MBA: Delinquency Rates for Commercial Properties Decreased in Third Quarter

Delinquency rates backed by commercial properties decreased during the third quarter of 2025. This is according to the Mortgage Bankers Association’s latest commercial real estate finance Loan Performance Survey.

“After significant increases in delinquency rates in the second quarter, there was a decline in the third quarter,” said Judie Ricks, MBA’s associate vice president of commercial real estate research. “Compared to the first quarter, third-quarter delinquency rates were up, driven by increases in later stage delinquencies and Foreclosure/REO properties. It is worth watching this portion of the market the rest of the year amidst broader economic uncertainty.”

The balance of commercial mortgages that are not current decreased in the third quarter of 2025.

• The share of loans that were delinquent increased for some property types, particularly multifamily and health, decreased for office, retail, industrial and lodging properties.

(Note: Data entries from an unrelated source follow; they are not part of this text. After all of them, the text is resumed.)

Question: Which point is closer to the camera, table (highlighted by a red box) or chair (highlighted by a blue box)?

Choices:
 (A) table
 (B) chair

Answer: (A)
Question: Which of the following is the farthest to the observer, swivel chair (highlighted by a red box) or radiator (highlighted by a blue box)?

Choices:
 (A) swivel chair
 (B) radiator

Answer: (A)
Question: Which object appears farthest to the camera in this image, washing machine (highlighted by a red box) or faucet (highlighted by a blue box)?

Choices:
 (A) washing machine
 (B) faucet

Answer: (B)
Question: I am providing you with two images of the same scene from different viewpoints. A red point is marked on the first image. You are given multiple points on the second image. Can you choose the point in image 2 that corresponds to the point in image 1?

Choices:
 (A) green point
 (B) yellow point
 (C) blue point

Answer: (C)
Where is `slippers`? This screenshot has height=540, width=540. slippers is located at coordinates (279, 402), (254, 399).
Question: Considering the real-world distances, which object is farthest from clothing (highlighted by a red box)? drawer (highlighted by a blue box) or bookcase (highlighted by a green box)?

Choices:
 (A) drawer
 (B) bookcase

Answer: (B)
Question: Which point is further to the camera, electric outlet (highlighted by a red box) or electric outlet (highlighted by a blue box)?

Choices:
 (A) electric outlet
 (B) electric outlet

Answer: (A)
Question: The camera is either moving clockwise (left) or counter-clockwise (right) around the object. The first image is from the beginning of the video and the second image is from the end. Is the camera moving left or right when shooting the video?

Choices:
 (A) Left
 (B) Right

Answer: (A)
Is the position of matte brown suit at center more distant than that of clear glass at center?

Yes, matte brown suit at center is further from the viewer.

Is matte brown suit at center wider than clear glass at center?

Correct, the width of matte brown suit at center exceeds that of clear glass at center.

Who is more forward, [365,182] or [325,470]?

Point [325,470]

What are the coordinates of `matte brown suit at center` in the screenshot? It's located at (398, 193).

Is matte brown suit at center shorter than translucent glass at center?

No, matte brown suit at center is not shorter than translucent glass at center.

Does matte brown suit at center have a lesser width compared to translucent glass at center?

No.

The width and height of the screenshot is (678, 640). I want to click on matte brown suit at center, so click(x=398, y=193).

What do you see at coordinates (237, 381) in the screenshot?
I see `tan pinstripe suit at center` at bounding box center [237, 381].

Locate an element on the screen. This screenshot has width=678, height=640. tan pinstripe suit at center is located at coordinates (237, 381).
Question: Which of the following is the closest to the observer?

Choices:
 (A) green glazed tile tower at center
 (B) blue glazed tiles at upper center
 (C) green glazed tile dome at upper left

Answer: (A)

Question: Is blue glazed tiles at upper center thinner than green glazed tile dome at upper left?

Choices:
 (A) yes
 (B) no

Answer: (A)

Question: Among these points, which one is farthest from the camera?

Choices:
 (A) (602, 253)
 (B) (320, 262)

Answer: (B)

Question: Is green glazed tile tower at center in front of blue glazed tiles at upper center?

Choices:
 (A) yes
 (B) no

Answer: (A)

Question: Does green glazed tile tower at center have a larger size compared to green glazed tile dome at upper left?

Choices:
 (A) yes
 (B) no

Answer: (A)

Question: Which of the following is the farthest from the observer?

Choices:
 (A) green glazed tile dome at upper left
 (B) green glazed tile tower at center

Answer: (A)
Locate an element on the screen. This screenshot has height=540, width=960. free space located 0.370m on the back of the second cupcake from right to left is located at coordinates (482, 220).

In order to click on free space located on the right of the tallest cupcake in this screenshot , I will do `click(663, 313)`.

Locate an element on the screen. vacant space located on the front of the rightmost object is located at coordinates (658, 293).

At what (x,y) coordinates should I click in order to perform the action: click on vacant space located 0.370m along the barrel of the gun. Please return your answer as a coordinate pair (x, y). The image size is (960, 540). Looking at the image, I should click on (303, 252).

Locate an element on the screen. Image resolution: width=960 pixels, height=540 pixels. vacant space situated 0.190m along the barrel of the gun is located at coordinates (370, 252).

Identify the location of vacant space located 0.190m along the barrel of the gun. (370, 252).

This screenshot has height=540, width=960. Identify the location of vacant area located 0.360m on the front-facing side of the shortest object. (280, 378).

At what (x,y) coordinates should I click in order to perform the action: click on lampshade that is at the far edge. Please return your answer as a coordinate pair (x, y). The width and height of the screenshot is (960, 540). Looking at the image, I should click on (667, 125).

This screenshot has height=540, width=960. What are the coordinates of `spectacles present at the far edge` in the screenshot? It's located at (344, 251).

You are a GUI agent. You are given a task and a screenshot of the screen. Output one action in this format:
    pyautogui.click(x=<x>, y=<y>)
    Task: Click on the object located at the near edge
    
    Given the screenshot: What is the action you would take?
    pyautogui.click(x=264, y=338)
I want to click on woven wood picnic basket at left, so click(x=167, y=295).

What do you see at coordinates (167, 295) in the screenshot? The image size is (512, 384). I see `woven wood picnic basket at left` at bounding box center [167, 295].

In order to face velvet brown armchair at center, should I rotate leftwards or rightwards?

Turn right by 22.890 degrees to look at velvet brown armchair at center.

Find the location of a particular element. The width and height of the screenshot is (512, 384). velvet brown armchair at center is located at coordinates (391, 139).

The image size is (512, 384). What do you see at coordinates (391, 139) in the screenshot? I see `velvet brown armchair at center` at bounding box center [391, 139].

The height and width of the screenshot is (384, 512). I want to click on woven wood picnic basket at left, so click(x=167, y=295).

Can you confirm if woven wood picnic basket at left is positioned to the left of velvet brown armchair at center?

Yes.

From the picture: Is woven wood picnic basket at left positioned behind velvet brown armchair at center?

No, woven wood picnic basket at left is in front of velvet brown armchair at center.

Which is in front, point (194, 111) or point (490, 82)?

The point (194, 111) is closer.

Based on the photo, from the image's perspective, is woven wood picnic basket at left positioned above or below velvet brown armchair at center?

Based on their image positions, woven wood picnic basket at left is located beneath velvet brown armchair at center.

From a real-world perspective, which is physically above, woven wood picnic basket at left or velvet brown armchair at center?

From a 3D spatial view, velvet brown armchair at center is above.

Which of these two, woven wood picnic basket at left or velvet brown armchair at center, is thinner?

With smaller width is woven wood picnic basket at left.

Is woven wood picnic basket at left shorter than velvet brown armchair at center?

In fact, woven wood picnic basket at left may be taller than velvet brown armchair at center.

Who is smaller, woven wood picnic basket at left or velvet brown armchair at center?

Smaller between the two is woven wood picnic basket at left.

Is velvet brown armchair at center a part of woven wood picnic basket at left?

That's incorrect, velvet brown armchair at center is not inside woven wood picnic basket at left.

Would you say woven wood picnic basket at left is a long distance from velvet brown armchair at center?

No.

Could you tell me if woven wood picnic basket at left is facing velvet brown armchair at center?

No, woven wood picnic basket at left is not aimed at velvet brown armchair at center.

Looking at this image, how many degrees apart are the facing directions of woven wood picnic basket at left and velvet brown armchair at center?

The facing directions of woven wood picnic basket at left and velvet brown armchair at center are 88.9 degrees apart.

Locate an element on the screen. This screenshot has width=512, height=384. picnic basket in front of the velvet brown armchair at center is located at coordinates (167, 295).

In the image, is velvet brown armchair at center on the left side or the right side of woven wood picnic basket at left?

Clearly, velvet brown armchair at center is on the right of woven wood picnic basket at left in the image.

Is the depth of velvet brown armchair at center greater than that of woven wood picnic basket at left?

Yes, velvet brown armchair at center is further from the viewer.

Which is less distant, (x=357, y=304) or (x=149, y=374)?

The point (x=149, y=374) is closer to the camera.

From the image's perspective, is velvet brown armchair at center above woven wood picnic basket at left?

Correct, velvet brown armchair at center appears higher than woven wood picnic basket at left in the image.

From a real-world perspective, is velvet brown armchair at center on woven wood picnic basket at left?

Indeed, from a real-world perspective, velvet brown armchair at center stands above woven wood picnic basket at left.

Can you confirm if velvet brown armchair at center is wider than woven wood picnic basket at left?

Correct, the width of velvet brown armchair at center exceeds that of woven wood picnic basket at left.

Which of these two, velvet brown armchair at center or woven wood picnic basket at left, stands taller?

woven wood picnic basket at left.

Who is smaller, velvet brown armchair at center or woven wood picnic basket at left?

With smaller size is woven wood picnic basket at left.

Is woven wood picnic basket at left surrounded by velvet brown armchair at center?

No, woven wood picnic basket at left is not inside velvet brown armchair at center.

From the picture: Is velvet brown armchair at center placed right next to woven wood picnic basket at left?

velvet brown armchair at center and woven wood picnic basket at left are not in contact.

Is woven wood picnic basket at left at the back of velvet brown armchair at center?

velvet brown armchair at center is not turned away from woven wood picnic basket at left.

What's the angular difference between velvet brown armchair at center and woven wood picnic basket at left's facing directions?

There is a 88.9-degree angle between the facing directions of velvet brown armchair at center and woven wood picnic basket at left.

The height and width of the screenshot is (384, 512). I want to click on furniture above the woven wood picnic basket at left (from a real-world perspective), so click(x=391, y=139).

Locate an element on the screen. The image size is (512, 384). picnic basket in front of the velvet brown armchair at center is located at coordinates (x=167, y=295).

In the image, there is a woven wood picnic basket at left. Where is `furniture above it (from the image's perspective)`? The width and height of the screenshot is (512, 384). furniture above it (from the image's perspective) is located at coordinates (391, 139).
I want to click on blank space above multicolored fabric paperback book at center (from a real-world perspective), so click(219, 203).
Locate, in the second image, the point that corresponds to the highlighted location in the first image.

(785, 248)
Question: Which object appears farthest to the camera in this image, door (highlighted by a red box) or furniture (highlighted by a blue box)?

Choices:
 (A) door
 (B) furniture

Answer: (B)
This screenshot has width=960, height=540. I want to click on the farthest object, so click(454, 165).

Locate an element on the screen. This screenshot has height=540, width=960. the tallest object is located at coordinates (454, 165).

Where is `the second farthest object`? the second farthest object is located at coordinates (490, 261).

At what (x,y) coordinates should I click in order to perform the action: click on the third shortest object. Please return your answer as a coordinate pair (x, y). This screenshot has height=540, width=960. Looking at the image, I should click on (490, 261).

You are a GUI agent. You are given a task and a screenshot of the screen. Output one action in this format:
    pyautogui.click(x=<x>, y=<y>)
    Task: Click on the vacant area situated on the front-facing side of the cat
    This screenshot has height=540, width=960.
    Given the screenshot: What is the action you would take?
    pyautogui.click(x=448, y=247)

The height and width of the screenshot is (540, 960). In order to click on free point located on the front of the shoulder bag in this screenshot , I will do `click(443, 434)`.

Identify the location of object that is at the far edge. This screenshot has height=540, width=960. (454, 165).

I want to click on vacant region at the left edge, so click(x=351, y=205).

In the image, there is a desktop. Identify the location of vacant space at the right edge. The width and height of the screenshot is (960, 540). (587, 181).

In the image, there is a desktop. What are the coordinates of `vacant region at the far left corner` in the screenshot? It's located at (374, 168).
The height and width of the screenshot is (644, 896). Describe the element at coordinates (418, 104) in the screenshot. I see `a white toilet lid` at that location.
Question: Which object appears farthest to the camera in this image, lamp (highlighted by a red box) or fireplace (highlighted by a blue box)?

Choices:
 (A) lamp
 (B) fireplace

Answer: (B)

• Among capital sources, CMBS loan delinquency rates saw the highest levels.
• 5.66% of CMBS loan balances were 30 days or more delinquent, up from 5.14% at the end of last quarter.
• Non-current rates for other capital sources remained moderate.
• 1.45% of life company loan balances were delinquent, down from 1.40%.
• 0.64% of GSE loan balances were delinquent, roughly unchanged from 0.61% the previous quarter.
• 0.79% of FHA multifamily and health care loan balances were delinquent, down from 1.04% the prior quarter.

MBA’s CREF Loan Performance survey collected information on commercial and multifamily mortgage portfolios as of September 30, 2025. This quarter’s results are based on similar surveys conducted since April 2020. Participants reported on $2.8 trillion of loans in September 2025, representing 57 percent of the total $4.9 trillion in commercial and multifamily mortgage debt outstanding (MDO) compared to the Second quarter of 2025 MDO report.